Oil–water two-phase flow commonly exists in many industries. The accurate measurement of flow velocity is beneficial for safety operation and economic efficiency. A combination of a pulse-wave ultrasonic Doppler (PWUD) sensor and a conductance/capacitance (CCC) sensor is proposed for flow velocity measurement in dispersed oil–water two-phase flow. The PWUD sensor estimates dispersed phase velocity, and the CCC sensor provides phase fraction. The overall superficial flow velocity ( $J$ ) and individual flow velocities are estimated by combining the outputs of the two sensors. The dual-modality sensing system was designed and experimentally verified on a horizontal multiphase flow loop. Ignoring the slippage between two phases, the $J$ is estimated with an average relative error (ARE) of 5.58%, water superficial velocity with 6.42%, and oil superficial velocity with 6.91%. To further improve the measurement accuracy, slip velocity-based measurement model is presented by introducing the drift-flux model.

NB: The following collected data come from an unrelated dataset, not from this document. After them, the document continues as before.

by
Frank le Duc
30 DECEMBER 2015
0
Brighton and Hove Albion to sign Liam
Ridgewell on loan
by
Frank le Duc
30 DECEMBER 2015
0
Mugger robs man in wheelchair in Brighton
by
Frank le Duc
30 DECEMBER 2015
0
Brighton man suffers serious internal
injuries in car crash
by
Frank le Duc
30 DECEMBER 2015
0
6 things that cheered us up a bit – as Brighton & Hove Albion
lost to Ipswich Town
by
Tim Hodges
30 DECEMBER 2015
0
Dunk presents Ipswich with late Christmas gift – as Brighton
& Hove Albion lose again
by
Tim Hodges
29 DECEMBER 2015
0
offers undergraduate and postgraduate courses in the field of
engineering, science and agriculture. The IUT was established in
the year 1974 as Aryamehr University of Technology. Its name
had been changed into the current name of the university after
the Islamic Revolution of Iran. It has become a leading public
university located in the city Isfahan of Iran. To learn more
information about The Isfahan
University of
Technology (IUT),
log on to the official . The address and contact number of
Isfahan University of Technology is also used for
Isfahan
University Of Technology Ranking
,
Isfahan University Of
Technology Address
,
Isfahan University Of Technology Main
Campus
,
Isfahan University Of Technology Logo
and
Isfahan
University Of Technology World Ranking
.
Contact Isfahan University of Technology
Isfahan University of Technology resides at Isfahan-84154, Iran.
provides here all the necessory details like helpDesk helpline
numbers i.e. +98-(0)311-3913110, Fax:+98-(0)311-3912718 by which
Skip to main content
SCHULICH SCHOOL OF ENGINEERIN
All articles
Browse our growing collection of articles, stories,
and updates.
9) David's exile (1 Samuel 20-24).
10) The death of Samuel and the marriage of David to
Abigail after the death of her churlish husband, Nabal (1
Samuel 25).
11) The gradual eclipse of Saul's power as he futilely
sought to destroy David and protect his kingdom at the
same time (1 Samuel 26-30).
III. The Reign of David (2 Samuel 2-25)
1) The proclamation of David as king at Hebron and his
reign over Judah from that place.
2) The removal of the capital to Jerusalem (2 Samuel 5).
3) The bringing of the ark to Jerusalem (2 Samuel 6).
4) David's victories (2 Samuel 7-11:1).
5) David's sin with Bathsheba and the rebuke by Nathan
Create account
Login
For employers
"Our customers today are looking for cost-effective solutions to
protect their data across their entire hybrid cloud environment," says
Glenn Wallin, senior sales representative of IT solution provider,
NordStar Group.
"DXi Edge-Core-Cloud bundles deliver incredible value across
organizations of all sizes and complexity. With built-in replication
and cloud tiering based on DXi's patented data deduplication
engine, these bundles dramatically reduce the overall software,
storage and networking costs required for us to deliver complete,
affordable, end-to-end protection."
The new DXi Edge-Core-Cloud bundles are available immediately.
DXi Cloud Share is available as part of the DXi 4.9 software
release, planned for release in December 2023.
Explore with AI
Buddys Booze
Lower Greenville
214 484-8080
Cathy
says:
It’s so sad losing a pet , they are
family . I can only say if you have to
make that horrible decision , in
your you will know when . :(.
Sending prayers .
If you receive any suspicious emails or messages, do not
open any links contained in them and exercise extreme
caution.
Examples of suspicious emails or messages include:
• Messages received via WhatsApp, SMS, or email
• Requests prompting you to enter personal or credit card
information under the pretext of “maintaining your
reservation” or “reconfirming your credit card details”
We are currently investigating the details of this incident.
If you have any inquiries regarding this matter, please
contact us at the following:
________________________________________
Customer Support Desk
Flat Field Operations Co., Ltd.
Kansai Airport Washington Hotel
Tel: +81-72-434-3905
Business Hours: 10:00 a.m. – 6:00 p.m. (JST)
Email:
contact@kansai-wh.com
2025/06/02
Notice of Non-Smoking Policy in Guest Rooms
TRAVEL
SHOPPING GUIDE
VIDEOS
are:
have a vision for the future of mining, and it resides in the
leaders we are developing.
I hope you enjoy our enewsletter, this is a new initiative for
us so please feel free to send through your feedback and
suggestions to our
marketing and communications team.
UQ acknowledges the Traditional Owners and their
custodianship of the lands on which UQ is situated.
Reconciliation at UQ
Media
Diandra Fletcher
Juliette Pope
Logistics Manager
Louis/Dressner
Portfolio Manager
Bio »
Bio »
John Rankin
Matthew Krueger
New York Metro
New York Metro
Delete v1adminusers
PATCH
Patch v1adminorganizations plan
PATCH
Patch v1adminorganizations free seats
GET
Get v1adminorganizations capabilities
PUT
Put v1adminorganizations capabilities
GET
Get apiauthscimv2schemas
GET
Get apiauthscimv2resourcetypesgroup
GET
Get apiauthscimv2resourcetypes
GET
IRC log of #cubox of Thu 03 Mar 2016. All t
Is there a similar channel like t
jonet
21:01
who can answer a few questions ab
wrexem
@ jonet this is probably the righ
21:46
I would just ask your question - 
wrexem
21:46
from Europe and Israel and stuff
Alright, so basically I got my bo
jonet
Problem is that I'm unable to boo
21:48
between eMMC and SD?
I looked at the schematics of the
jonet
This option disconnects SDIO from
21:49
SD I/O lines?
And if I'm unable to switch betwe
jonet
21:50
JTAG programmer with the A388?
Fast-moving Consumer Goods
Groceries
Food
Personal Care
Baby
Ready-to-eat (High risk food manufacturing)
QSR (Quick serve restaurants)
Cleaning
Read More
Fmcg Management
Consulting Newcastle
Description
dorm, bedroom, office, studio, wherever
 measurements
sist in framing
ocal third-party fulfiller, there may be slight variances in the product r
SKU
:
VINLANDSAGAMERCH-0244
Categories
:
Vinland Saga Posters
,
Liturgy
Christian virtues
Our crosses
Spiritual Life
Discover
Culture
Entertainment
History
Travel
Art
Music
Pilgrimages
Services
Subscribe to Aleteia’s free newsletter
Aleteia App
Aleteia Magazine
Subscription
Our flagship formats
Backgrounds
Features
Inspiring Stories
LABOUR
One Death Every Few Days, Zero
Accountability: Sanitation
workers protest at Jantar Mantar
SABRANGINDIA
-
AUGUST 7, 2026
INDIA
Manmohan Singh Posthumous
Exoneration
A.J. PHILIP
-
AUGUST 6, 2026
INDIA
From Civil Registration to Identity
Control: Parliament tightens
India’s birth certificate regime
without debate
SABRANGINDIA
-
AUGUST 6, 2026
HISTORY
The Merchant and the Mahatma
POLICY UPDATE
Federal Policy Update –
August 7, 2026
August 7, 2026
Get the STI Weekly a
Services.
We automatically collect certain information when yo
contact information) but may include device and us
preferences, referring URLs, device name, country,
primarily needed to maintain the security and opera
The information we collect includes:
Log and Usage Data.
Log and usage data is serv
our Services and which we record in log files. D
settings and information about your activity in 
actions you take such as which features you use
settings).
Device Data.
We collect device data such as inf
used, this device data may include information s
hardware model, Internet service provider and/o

The distribution parameter of this model is derived from theoretical analysis. The correlation between relative velocity and $J$ is analyzed by the force analysis of dispersed phase in water/oil-continuous flow theoretically and experimentally. The results demonstrate that the proposed model estimates the $J$ with an ARE of 2.21%, water superficial velocity with 3.56%, and oil superficial velocity with 3.80%. Besides, ARE of different flow patterns shows a uniform distribution. The slip velocity-based measurement model has an advantage of less error in overall superficial flow velocity estimation, reduced by 60% compared with that of the nonslip velocity-based measurement model.